The reply should contain every entry exactly as given, with no pictures in it.

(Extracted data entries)
_ _ _

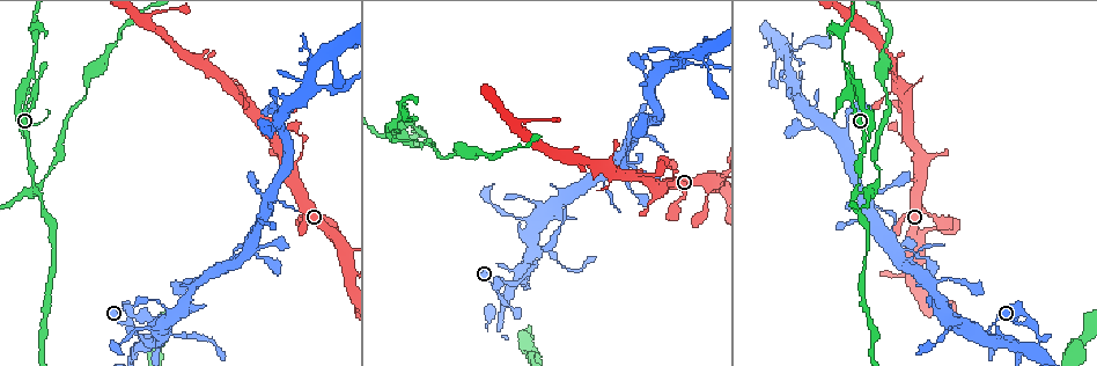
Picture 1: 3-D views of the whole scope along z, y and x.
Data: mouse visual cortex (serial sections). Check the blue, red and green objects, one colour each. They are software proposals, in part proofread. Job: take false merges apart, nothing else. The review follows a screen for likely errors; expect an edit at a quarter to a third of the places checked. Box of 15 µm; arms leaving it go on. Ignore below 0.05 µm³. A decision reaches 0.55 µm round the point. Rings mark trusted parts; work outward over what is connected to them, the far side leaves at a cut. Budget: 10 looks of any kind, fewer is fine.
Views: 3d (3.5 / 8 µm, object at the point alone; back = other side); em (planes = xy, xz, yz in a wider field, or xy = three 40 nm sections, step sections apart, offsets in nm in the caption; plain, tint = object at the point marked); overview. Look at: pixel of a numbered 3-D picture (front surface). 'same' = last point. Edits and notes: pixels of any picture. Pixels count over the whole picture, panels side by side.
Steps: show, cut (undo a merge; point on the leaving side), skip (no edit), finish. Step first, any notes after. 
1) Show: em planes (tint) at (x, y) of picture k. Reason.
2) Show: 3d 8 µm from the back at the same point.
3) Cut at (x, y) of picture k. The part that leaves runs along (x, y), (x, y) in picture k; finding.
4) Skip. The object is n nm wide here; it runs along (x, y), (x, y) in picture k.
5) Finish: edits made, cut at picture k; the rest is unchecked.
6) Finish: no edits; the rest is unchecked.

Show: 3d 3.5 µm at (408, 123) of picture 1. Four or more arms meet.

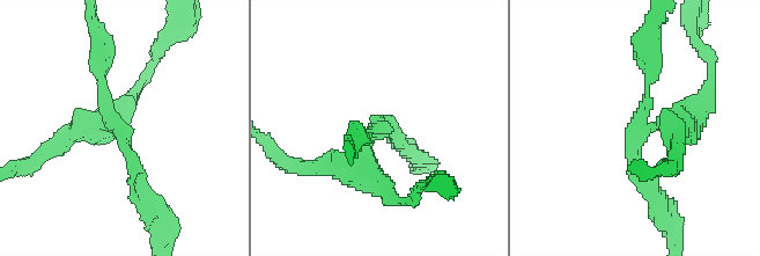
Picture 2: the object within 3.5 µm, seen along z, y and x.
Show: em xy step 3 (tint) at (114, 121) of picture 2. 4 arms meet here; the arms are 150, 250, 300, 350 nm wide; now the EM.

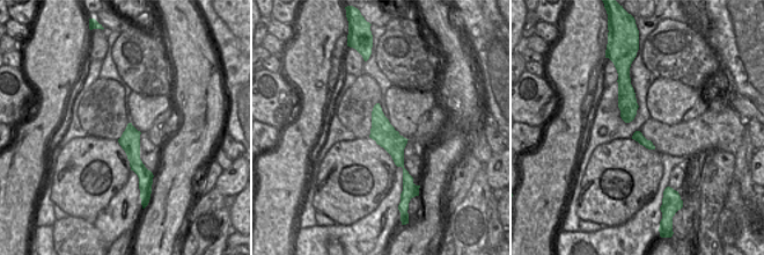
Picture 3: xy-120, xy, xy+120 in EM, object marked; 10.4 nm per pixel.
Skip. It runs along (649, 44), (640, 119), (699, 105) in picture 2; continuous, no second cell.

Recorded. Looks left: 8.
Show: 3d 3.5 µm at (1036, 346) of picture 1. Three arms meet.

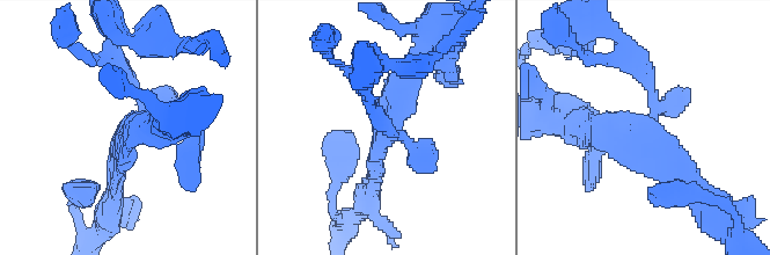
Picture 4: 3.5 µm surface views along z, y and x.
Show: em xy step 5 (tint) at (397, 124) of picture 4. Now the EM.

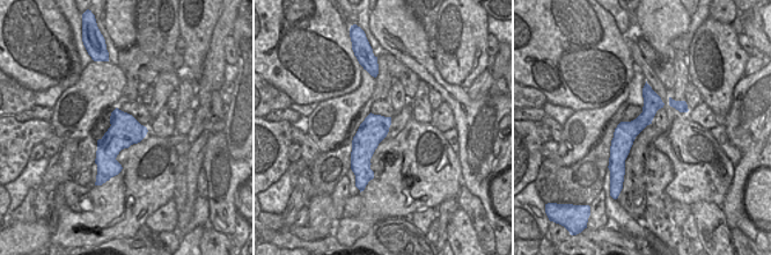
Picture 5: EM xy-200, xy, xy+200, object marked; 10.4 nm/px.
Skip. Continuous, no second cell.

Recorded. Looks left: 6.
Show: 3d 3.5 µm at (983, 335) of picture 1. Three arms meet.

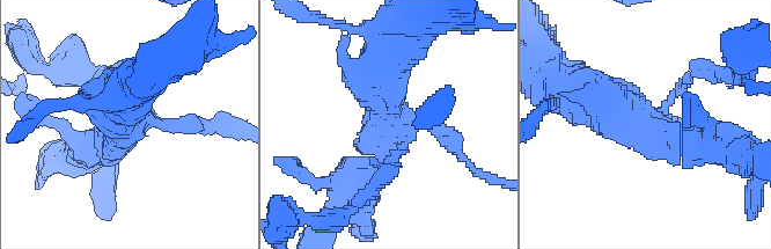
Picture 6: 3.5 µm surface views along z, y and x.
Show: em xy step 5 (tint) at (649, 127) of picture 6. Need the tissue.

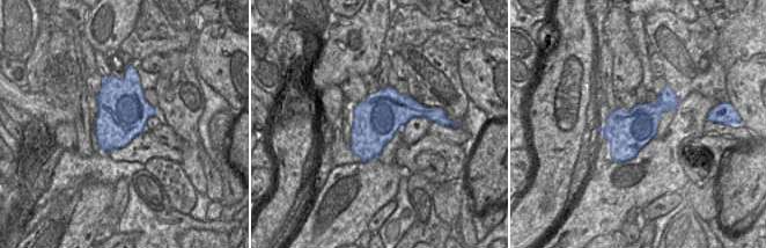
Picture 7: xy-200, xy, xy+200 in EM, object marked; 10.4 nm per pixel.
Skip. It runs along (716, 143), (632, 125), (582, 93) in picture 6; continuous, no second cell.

_ _ _

(Answer section)
Picture 1: 3-D views of the whole scope along z, y and x.
Data: mouse visual cortex (serial sections). Check the blue, red and green objects, one colour each. They are software proposals, in part proofread. Job: take false merges apart, nothing else. The review follows a screen for likely errors; expect an edit at a quarter to a third of the places checked. Box of 15 µm; arms leaving it go on. Ignore below 0.05 µm³. A decision reaches 0.55 µm round the point. Rings mark trusted parts; work outward over what is connected to them, the far side leaves at a cut. Budget: 10 looks of any kind, fewer is fine.
Views: 3d (3.5 / 8 µm, object at the point alone; back = other side); em (planes = xy, xz, yz in a wider field, or xy = three 40 nm sections, step sections apart, offsets in nm in the caption; plain, tint = object at the point marked); overview. Look at: pixel of a numbered 3-D picture (front surface). 'same' = last point. Edits and notes: pixels of any picture. Pixels count over the whole picture, panels side by side.
Steps: show, cut (undo a merge; point on the leaving side), skip (no edit), finish. Step first, any notes after. 
1) Show: em planes (tint) at (x, y) of picture k. Reason.
2) Show: 3d 8 µm from the back at the same point.
3) Cut at (x, y) of picture k. The part that leaves runs along (x, y), (x, y) in picture k; finding.
4) Skip. The object is n nm wide here; it runs along (x, y), (x, y) in picture k.
5) Finish: edits made, cut at picture k; the rest is unchecked.
6) Finish: no edits; the rest is unchecked.

Show: 3d 3.5 µm at (408, 123) of picture 1. Four or more arms meet.

Picture 2: the object within 3.5 µm, seen along z, y and x.
Show: em xy step 3 (tint) at (114, 121) of picture 2. 4 arms meet here; the arms are 150, 250, 300, 350 nm wide; now the EM.

Picture 3: xy-120, xy, xy+120 in EM, object marked; 10.4 nm per pixel.
Skip. It runs along (649, 44), (640, 119), (699, 105) in picture 2; continuous, no second cell.

Recorded. Looks left: 8.
Show: 3d 3.5 µm at (1036, 346) of picture 1. Three arms meet.

Picture 4: 3.5 µm surface views along z, y and x.
Show: em xy step 5 (tint) at (397, 124) of picture 4. Now the EM.

Picture 5: EM xy-200, xy, xy+200, object marked; 10.4 nm/px.
Skip. Continuous, no second cell.

Recorded. Looks left: 6.
Show: 3d 3.5 µm at (983, 335) of picture 1. Three arms meet.

Picture 6: 3.5 µm surface views along z, y and x.
Show: em xy step 5 (tint) at (649, 127) of picture 6. Need the tissue.

Picture 7: xy-200, xy, xy+200 in EM, object marked; 10.4 nm per pixel.
Skip. It runs along (716, 143), (632, 125), (582, 93) in picture 6; continuous, no second cell.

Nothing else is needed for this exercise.